President James E. Faust (1920-2007) of the First Presidency highlighted some of the blessings that come from resting from our labors on the Sabbath day:
Over a lifetime of observation, it is clear to me that the farmer who observes the Sabbath day seems to get more done on his farm that he would if he worked seven days. The mechanic will be able to turn out more and better products in six days than in seven. The doctor, the lawyer, the dentist, the scientist will accomplish more by trying to rest on the Sabbath than if he tries to utilize every day of the week for his professional work. I would counsel all students, if they can, to arrange their schedules so that they do not study on the Sabbath. If students and other seekers after truth will do this, their minds will be quickened and the infinite Spirit will lead them to the verities they wish to learn.
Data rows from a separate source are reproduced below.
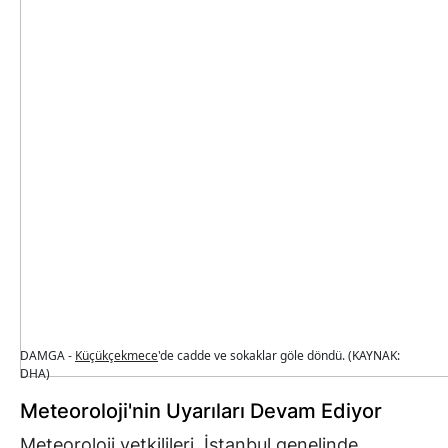
DAMGA -
Küçükçekmece
'de cadde ve sokaklar göle döndü. (KAYNAK:
DHA)
Meteoroloji'nin Uyarıları Devam Ediyor
Meteoroloji yetkilileri, İstanbul genelinde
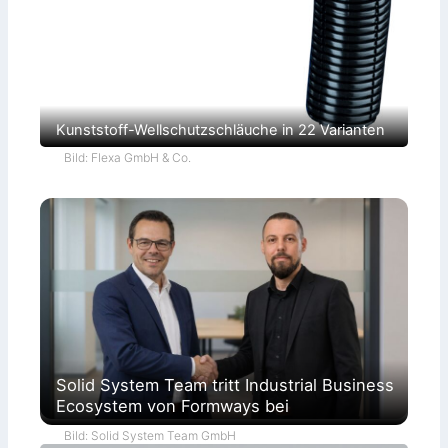
Kunststoff-Wellschutzschläuche in 22 Varianten
Bild: Flexa GmbH & Co.
Solid System Team tritt Industrial Business
Ecosystem von Formways bei
Bild: Solid System Team GmbH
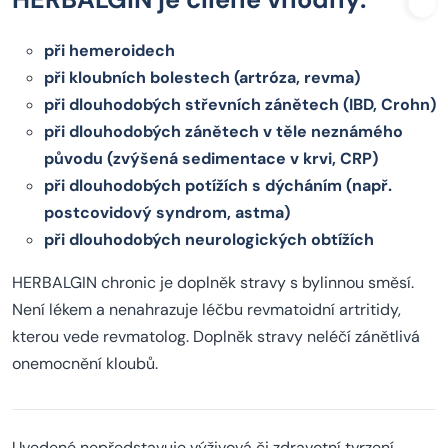
při hemeroidech
při kloubních bolestech (artróza, revma)
při dlouhodobých střevních zánětech (IBD, Crohn)
při dlouhodobých zánětech v těle neznámého
původu (zvýšená sedimentace v krvi, CRP)
při dlouhodobých potížích s dýcháním (např.
postcovidový syndrom, astma)
při dlouhodobých neurologických obtížích
HERBALGIN chronic je doplněk stravy s bylinnou směsí.
Není lékem a nenahrazuje léčbu revmatoidní artritidy,
kterou vede revmatolog. Doplněk stravy neléčí zánětlivá
onemocnění kloubů.
Uvedené nepředstavuje výživová či zdravotní tvrzení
This is because God has hallowed his day and blessed it as a perpetual covenant of faithfulness. (See Ex. 31:16.) (“The Lord’s Day,” Ensign, Nov. 1991, 34).
What does it mean to “pay thy devotions unto the Most High” (verse 10)? This means that we will remember, worship, and serve the Lord with all our heart, mind, might, and strength. Our devotions to God reflect our feelings for Him. President Russell M. Nelson of the Quorum of the Twelve Apostles taught:
How do we hallow the Sabbath Day? In my much younger years, I studied the work of others who had compiled lists of things to do and things not to do on the Sabbath. It wasn’t until later that I learned from the scriptures that my conduct and my attitude on the Sabbath constituted a sign between me and my Heavenly Father. With that understanding, I no longer needed lists of dos and don’ts. When I had to make a decision whether or not an activity was appropriate for the Sabbath, I simply asked myself, “What sign do I want to give to God? That question made my choices about the Sabbath day crystal clear….
How can you ensure that your behavior on the Sabbath will lead to joy and rejoicing? In addition to your going to church, partaking of the sacrament, and being diligent in your specific call to serve, what other activities would help to make the Sabbath a delight for you? What sign will you give to the Lord to show your love for Him? (“The Sabbath Is a Delight,” Ensign, May 2015, 130).
Even though the Sabbath day is hallowed as a day to rest from our labors, it is not an invitation for us to be lazy. The Lord explained that the Saints were to “offer thine oblations and thy sacraments unto the Most High, confessing thy sins” (verse 12). He also explained that the Saints should prepare simple meals rather than extravagant feasts. President Spencer W. Kimball (1895-1985) taught: “The Sabbath is a holy day in which to do worthy and holy things. Abstinence from work and recreation is important, but insufficient. The Sabbath calls for constructive thoughts and acts, and if one merely lounges about doing nothing on the Sabbath, he is breaking it” (Teaching of Presidents of the Church: Spencer W. Kimball , 170).